[Try it]:
Only the pictures should be left out; write out all other data exactly.

Dataset entries
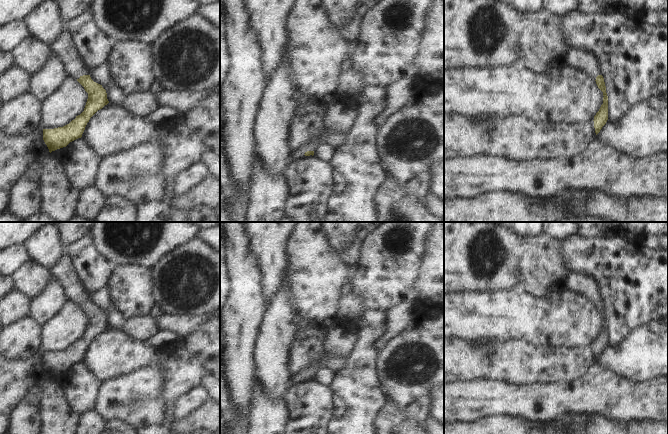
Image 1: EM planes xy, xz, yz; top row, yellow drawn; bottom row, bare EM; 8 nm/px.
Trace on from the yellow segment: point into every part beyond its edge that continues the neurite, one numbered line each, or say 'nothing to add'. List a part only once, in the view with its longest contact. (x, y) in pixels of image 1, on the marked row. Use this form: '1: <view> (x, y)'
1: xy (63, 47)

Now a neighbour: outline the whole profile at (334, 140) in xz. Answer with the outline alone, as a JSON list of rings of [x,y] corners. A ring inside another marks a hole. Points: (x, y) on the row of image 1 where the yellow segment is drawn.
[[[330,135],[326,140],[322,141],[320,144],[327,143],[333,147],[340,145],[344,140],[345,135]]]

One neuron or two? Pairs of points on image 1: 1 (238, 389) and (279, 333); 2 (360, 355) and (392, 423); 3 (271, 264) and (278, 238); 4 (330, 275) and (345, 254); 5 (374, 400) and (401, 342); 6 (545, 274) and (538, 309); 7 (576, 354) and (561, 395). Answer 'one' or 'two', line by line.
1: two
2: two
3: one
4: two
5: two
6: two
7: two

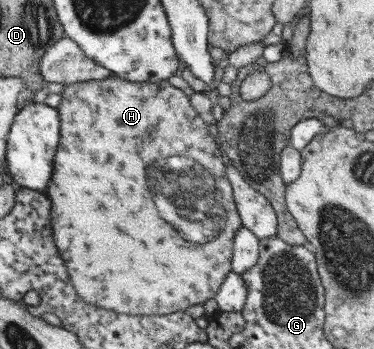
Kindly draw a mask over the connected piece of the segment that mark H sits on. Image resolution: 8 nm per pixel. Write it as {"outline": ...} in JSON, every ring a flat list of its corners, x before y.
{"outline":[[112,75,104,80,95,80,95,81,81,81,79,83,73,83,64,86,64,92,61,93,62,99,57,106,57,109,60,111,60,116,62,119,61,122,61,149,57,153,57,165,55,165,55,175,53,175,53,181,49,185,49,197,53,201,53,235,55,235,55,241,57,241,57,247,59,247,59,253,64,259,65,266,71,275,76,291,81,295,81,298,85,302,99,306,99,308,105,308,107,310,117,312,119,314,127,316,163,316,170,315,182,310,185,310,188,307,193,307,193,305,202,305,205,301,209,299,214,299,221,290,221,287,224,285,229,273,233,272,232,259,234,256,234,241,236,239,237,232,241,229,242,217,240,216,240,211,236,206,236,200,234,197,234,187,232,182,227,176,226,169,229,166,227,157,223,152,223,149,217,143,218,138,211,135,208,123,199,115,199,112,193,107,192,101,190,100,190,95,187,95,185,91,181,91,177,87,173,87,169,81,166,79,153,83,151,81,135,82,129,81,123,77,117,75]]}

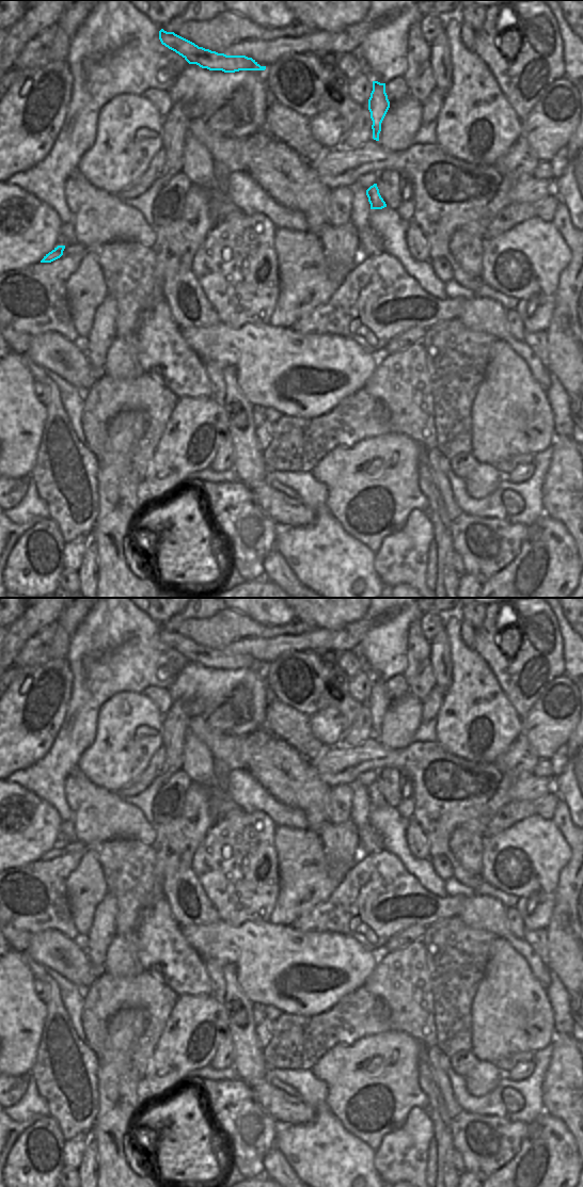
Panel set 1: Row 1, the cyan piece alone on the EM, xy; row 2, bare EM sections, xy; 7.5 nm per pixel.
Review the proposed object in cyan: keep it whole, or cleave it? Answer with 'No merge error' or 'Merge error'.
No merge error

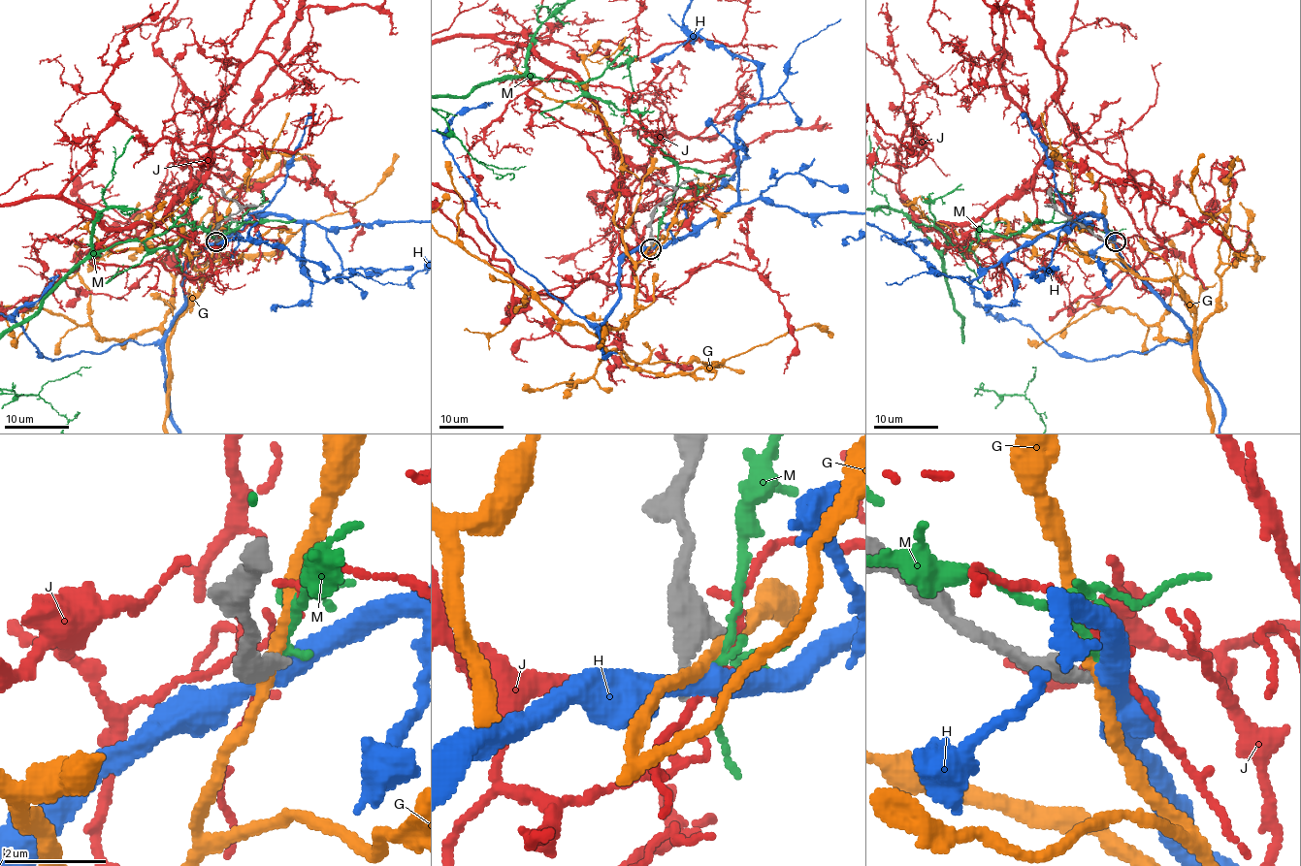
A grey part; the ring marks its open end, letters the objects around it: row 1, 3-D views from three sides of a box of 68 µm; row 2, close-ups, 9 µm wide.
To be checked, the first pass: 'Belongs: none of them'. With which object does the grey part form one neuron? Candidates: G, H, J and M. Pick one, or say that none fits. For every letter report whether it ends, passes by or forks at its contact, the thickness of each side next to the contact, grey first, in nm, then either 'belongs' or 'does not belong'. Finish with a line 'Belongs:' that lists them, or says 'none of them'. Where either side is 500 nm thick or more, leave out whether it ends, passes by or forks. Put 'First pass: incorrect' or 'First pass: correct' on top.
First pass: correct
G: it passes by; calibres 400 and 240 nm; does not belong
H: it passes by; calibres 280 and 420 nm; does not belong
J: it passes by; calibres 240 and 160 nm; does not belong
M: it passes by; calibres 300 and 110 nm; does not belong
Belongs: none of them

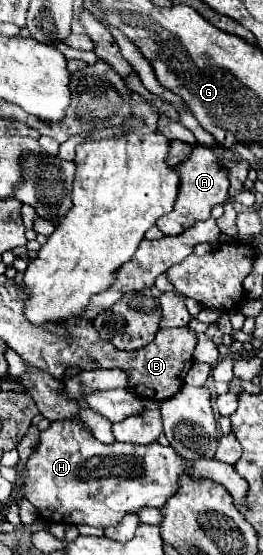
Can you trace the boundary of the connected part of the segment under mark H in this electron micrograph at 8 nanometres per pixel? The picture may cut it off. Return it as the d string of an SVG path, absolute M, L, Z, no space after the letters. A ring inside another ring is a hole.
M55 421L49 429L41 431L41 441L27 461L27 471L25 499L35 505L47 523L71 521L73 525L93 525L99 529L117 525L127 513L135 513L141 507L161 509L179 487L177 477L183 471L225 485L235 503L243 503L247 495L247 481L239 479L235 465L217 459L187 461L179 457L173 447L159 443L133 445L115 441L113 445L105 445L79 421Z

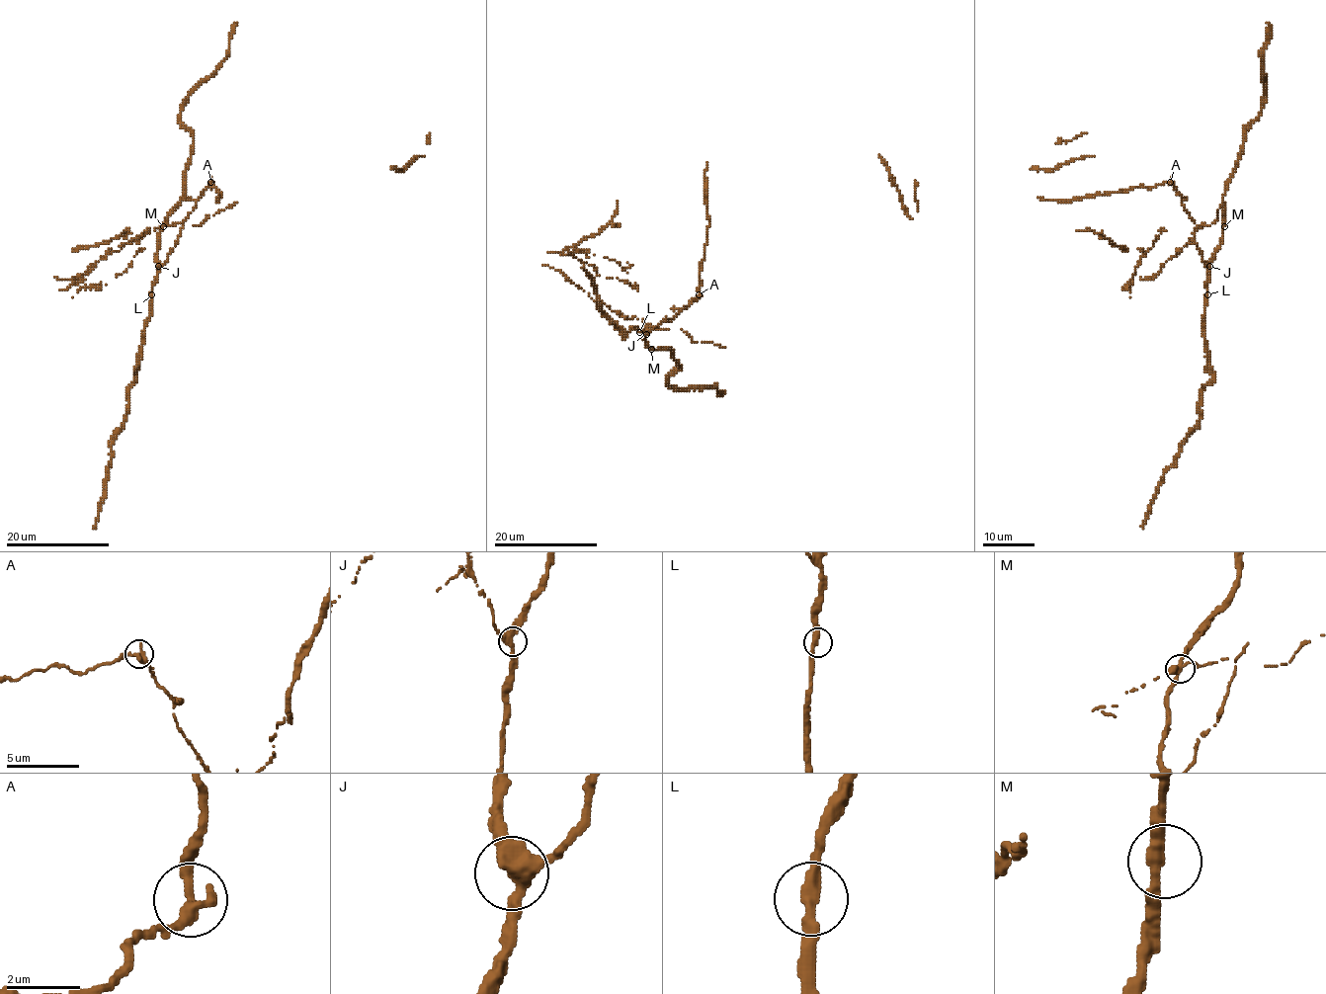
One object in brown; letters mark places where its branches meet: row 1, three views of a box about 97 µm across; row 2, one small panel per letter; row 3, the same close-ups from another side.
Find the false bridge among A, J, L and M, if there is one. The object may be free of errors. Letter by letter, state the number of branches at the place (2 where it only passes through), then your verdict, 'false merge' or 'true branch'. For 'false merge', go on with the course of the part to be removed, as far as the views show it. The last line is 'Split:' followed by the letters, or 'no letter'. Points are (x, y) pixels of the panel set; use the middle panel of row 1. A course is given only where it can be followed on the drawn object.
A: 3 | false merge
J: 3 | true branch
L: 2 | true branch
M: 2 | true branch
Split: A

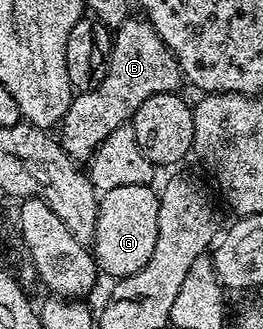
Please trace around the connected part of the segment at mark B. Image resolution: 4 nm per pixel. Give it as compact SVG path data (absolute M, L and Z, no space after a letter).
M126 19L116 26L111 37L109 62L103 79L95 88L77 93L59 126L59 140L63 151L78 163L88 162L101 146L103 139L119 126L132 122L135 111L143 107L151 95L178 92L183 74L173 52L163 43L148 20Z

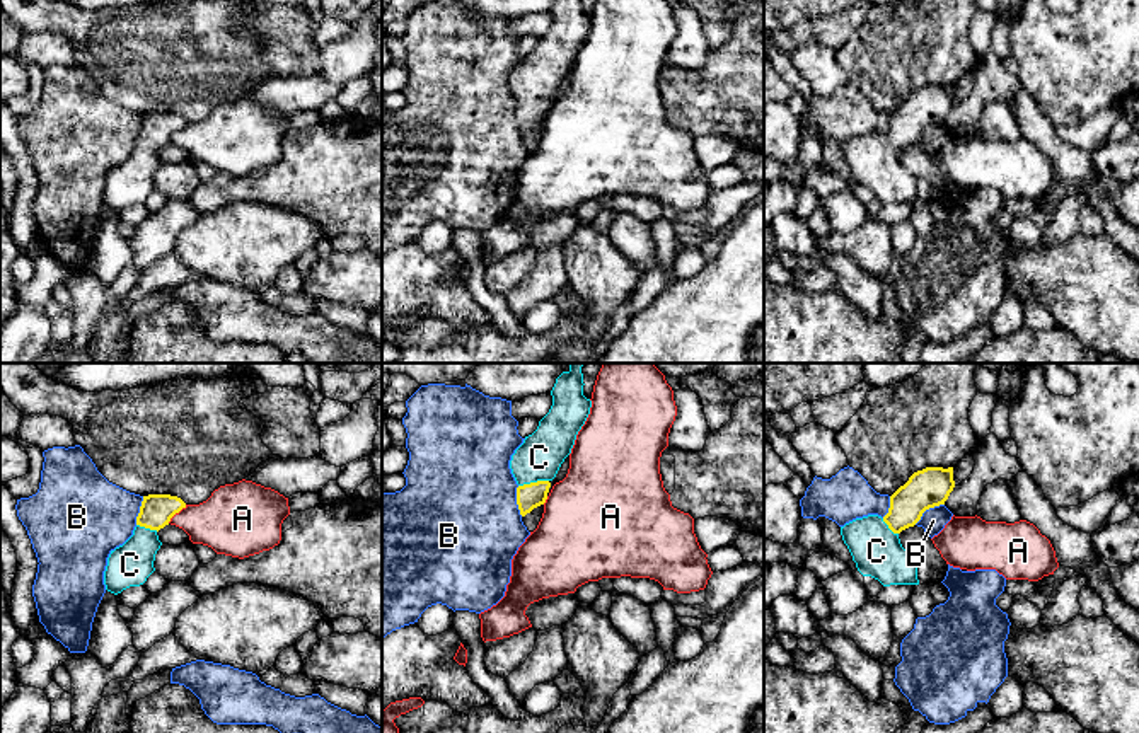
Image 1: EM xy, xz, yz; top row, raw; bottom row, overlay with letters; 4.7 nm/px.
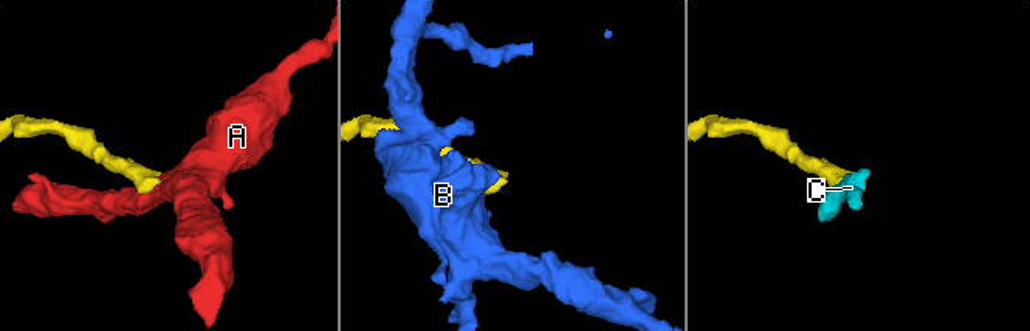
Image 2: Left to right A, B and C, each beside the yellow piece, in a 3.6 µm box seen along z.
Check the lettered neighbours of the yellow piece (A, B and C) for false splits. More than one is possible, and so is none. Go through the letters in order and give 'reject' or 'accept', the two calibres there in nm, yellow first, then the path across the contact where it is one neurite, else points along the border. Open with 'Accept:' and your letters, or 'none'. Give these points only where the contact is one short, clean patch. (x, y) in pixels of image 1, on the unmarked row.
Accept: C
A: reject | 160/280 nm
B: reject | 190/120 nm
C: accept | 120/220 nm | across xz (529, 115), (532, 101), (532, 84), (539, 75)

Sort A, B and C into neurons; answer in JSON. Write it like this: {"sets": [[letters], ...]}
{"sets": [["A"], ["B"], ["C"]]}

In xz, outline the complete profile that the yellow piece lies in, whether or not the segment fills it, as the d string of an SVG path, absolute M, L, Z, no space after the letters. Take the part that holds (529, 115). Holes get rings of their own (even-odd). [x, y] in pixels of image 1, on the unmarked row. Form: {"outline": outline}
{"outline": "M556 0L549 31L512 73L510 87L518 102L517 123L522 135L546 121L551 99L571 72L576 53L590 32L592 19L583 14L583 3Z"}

[Finished task]:
Image 1: EM planes xy, xz, yz; top row, yellow drawn; bottom row, bare EM; 8 nm/px.
Trace on from the yellow segment: point into every part beyond its edge that continues the neurite, one numbered line each, or say 'nothing to add'. List a part only once, in the view with its longest contact. (x, y) in pixels of image 1, on the marked row. Use this form: '1: <view> (x, y)'
1: xy (63, 47)

Now a neighbour: outline the whole profile at (334, 140) in xz. Answer with the outline alone, as a JSON list of rings of [x,y] corners. A ring inside another marks a hole. Points: (x, y) on the row of image 1 where the yellow segment is drawn.
[[[330,135],[326,140],[322,141],[320,144],[327,143],[333,147],[340,145],[344,140],[345,135]]]

One neuron or two? Pairs of points on image 1: 1 (238, 389) and (279, 333); 2 (360, 355) and (392, 423); 3 (271, 264) and (278, 238); 4 (330, 275) and (345, 254); 5 (374, 400) and (401, 342); 6 (545, 274) and (538, 309); 7 (576, 354) and (561, 395). Answer 'one' or 'two', line by line.
1: two
2: two
3: one
4: two
5: two
6: two
7: two

Kindly draw a mask over the connected piece of the segment that mark H sits on. Image resolution: 8 nm per pixel. Write it as {"outline": ...} in JSON, every ring a flat list of its corners, x before y.
{"outline":[[112,75,104,80,95,80,95,81,81,81,79,83,73,83,64,86,64,92,61,93,62,99,57,106,57,109,60,111,60,116,62,119,61,122,61,149,57,153,57,165,55,165,55,175,53,175,53,181,49,185,49,197,53,201,53,235,55,235,55,241,57,241,57,247,59,247,59,253,64,259,65,266,71,275,76,291,81,295,81,298,85,302,99,306,99,308,105,308,107,310,117,312,119,314,127,316,163,316,170,315,182,310,185,310,188,307,193,307,193,305,202,305,205,301,209,299,214,299,221,290,221,287,224,285,229,273,233,272,232,259,234,256,234,241,236,239,237,232,241,229,242,217,240,216,240,211,236,206,236,200,234,197,234,187,232,182,227,176,226,169,229,166,227,157,223,152,223,149,217,143,218,138,211,135,208,123,199,115,199,112,193,107,192,101,190,100,190,95,187,95,185,91,181,91,177,87,173,87,169,81,166,79,153,83,151,81,135,82,129,81,123,77,117,75]]}

Panel set 1: Row 1, the cyan piece alone on the EM, xy; row 2, bare EM sections, xy; 7.5 nm per pixel.
Review the proposed object in cyan: keep it whole, or cleave it? Answer with 'No merge error' or 'Merge error'.
No merge error

A grey part; the ring marks its open end, letters the objects around it: row 1, 3-D views from three sides of a box of 68 µm; row 2, close-ups, 9 µm wide.
To be checked, the first pass: 'Belongs: none of them'. With which object does the grey part form one neuron? Candidates: G, H, J and M. Pick one, or say that none fits. For every letter report whether it ends, passes by or forks at its contact, the thickness of each side next to the contact, grey first, in nm, then either 'belongs' or 'does not belong'. Finish with a line 'Belongs:' that lists them, or says 'none of them'. Where either side is 500 nm thick or more, leave out whether it ends, passes by or forks. Put 'First pass: incorrect' or 'First pass: correct' on top.
First pass: correct
G: it passes by; calibres 400 and 240 nm; does not belong
H: it passes by; calibres 280 and 420 nm; does not belong
J: it passes by; calibres 240 and 160 nm; does not belong
M: it passes by; calibres 300 and 110 nm; does not belong
Belongs: none of them

Can you trace the boundary of the connected part of the segment under mark H in this electron micrograph at 8 nanometres per pixel? The picture may cut it off. Return it as the d string of an SVG path, absolute M, L, Z, no space after the letters. A ring inside another ring is a hole.
M55 421L49 429L41 431L41 441L27 461L27 471L25 499L35 505L47 523L71 521L73 525L93 525L99 529L117 525L127 513L135 513L141 507L161 509L179 487L177 477L183 471L225 485L235 503L243 503L247 495L247 481L239 479L235 465L217 459L187 461L179 457L173 447L159 443L133 445L115 441L113 445L105 445L79 421Z

One object in brown; letters mark places where its branches meet: row 1, three views of a box about 97 µm across; row 2, one small panel per letter; row 3, the same close-ups from another side.
Find the false bridge among A, J, L and M, if there is one. The object may be free of errors. Letter by letter, state the number of branches at the place (2 where it only passes through), then your verdict, 'false merge' or 'true branch'. For 'false merge', go on with the course of the part to be removed, as far as the views show it. The last line is 'Split:' followed by the letters, or 'no letter'. Points are (x, y) pixels of the panel set; use the middle panel of row 1. A course is given only where it can be followed on the drawn object.
A: 3 | false merge
J: 3 | true branch
L: 2 | true branch
M: 2 | true branch
Split: A

Please trace around the connected part of the segment at mark B. Image resolution: 4 nm per pixel. Give it as compact SVG path data (absolute M, L and Z, no space after a letter).
M126 19L116 26L111 37L109 62L103 79L95 88L77 93L59 126L59 140L63 151L78 163L88 162L101 146L103 139L119 126L132 122L135 111L143 107L151 95L178 92L183 74L173 52L163 43L148 20Z

Image 1: EM xy, xz, yz; top row, raw; bottom row, overlay with letters; 4.7 nm/px.
Image 2: Left to right A, B and C, each beside the yellow piece, in a 3.6 µm box seen along z.
Check the lettered neighbours of the yellow piece (A, B and C) for false splits. More than one is possible, and so is none. Go through the letters in order and give 'reject' or 'accept', the two calibres there in nm, yellow first, then the path across the contact where it is one neurite, else points along the border. Open with 'Accept:' and your letters, or 'none'. Give these points only where the contact is one short, clean patch. (x, y) in pixels of image 1, on the unmarked row.
Accept: C
A: reject | 160/280 nm
B: reject | 190/120 nm
C: accept | 120/220 nm | across xz (529, 115), (532, 101), (532, 84), (539, 75)

Sort A, B and C into neurons; answer in JSON. Write it like this: {"sets": [[letters], ...]}
{"sets": [["A"], ["B"], ["C"]]}

In xz, outline the complete profile that the yellow piece lies in, whether or not the segment fills it, as the d string of an SVG path, absolute M, L, Z, no space after the letters. Take the part that holds (529, 115). Holes get rings of their own (even-odd). [x, y] in pixels of image 1, on the unmarked row. Form: {"outline": outline}
{"outline": "M556 0L549 31L512 73L510 87L518 102L517 123L522 135L546 121L551 99L571 72L576 53L590 32L592 19L583 14L583 3Z"}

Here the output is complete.